A violência entre os jovens brasileiros tem sido destacada, principalmente, quando os seus autores não são apenas aqueles que corresponderiam às características sócio-econômicas e culturais atribuídas aos jovens considerados violentos quando se refere ao padrão de indicadores de pobreza-riqueza, desestruturação da personalidade, exclusão social, disfuncionalidade familiar e de falta de oportunidades para gozar de bem-estar material dos seus autores (Adorno, 2002; Beato, Peixoto & Andrade, 2004; Formiga & Gouveia, 2003; Olmo, 1999; Paixão, 1983; Pino, 2007).

Não bastasse o prejuízo da violência entre os jovens, em termos de dano humano e social, também tem sido discutido sob a perspectiva de um prejuízo material que ela ocasiona. De acordo com Santos e Kassouf (2008), os gastos públicos e privados na prevenção, combate e controle da violência a cada década, ultrapassam o total de 5% do PIB brasileiro, além, das perdas ainda não contabilizadas, em relação ao capital humano, qualidade de vida, redução na atividade turística, etc. Apesar desse investimento, a violência tem aumentado, fazendo ascender à taxa de mortalidade de jovens de 15 a 19 anos, colocando o País no 3.º lugar no mundo em mortes de jovens associados à conduta delituosa (Coffey, Veit, Wolfe, Cini & Patton, 2005; Kahn, 1999; Laub &Vaillant, 2000; Waiselfisz, 2008).

(Material para análise):
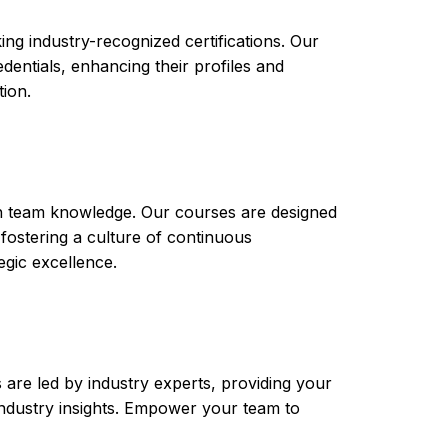
ng industry-recognized certifications. Our
ntials, enhancing their profiles and
tion.
th team knowledge. Our courses are designed
 fostering a culture of continuous
gic excellence.
are led by industry experts, providing your
t industry insights. Empower your team to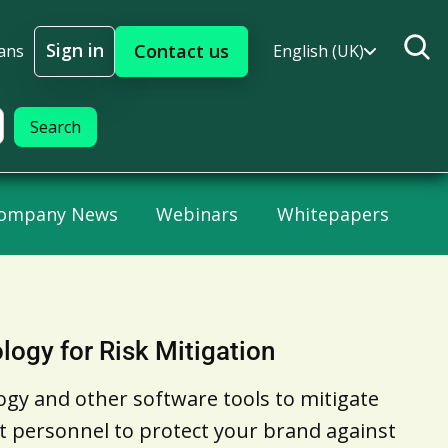
Sign in
Contact us
ans
English (UK)
Sign In
ompany News
Webinars
Whitepapers
logy for Risk Mitigation
ogy and other software tools to mitigate
ect personnel to protect your brand against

(Tarefas do exercício):
1) Transcreva do texto sobre a violência entre os jovens a passagem que vai de "Não bastasse o" até "2000; Waiselfisz, 2008).".
2) De acordo com o texto sobre a violência entre os jovens, em que lugar no mundo o Brasil se encontra em mortes de jovens associadas à conduta delituosa?

(Respostas das atividades):
1)
Não bastasse o prejuízo da violência entre os jovens, em termos de dano humano e social, também tem sido discutido sob a perspectiva de um prejuízo material que ela ocasiona. De acordo com Santos e Kassouf (2008), os gastos públicos e privados na prevenção, combate e controle da violência a cada década, ultrapassam o total de 5% do PIB brasileiro, além, das perdas ainda não contabilizadas, em relação ao capital humano, qualidade de vida, redução na atividade turística, etc. Apesar desse investimento, a violência tem aumentado, fazendo ascender à taxa de mortalidade de jovens de 15 a 19 anos, colocando o País no 3.º lugar no mundo em mortes de jovens associados à conduta delituosa (Coffey, Veit, Wolfe, Cini & Patton, 2005; Kahn, 1999; Laub &Vaillant, 2000; Waiselfisz, 2008).

2) O Brasil está em 3.º lugar no mundo.